On January 8th 2015 Sri Lanka had its tightest presidential contest in the history of the country. The common candidate from the opposition Mr. Maithreepala Sirisena was elected as a new president. The elections are considered to have been fair and free, very much thanks to efforts from the civil society.


"Democracy has prevailed in Sri Lanka. A few months ago we never could have thought that we would have a change in the leadership" says Frank Stephen who is the country manager of Diakonia in Sri Lanka. 

Fight corruption ans reintroduce  ‘rule of law’

The grounds on which this presidential elections were contested by the opposition was to abolish the executive presidency and fight corruption and reintroduce the ‘rule of law’.

13,000 observers trained

The elections are considered the most peaceful elections conducted in Sri Lanka for a long time.
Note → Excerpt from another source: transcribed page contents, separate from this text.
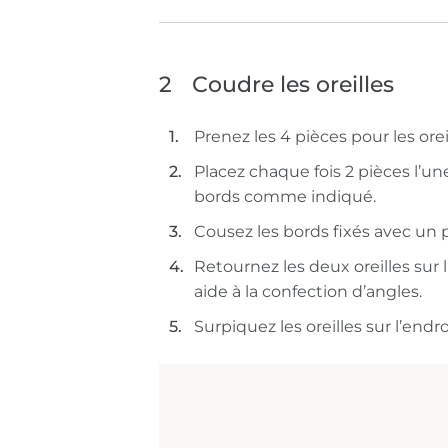
2
Coudre les oreilles
Prenez les 4 pièces pour les orei
Placez chaque fois 2 pièces l’une 
bords comme indiqué.
Cousez les bords fixés avec un p
Retournez les deux oreilles sur 
aide à la confection d’angles.
Surpiquez les oreilles sur l’endro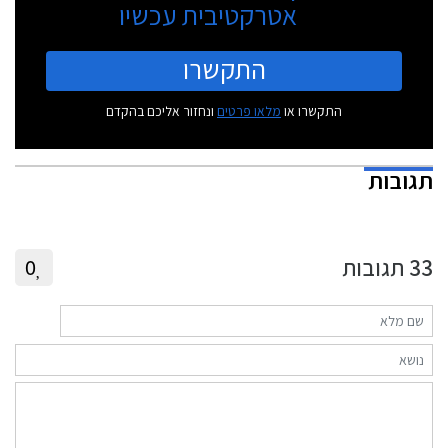
אטרקטיבית עכשיו
התקשרו
התקשרו או
מלאו פרטים
ונחזור אליכם בהקדם
תגובות
33
תגובות
0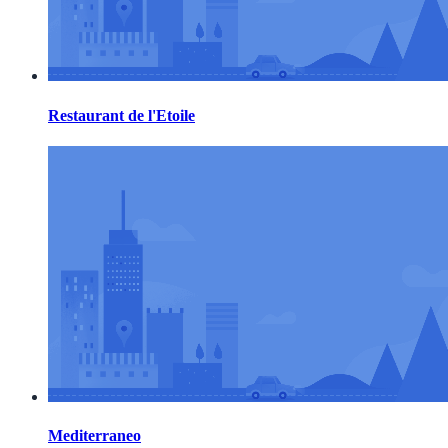
Restaurant de l'Etoile
Mediterraneo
Diakonia's partners were very much involved in election monitoring and also using media to inform people on using their valued votes in a responsible manner. 

The Diakonia partner organization Peoples Action for Free and Fair Election (PAFFREL) played a leading role in ensuring free and fair elections. Before the elections PAFFREL trained and deployed around 13,000 election observers, including 35 international observers with the support of Diakonia and a few other donors.

Observers also at the counting centers

PAFFREL coordinated its work with the other national election monitoring bodies to deliver a better service that ensures a free and fair election

PAFFREL was also given permission to deploy 125 observers at the counting centers. This is the first time that observers were allowed at the counting centers. 

"Now we look forward to rebuilding this nation and a process of reconciliation with the tamil minority that suffered the brunt of the war, whose votes were fundamental for the outcome of this election," says Frank Stephen.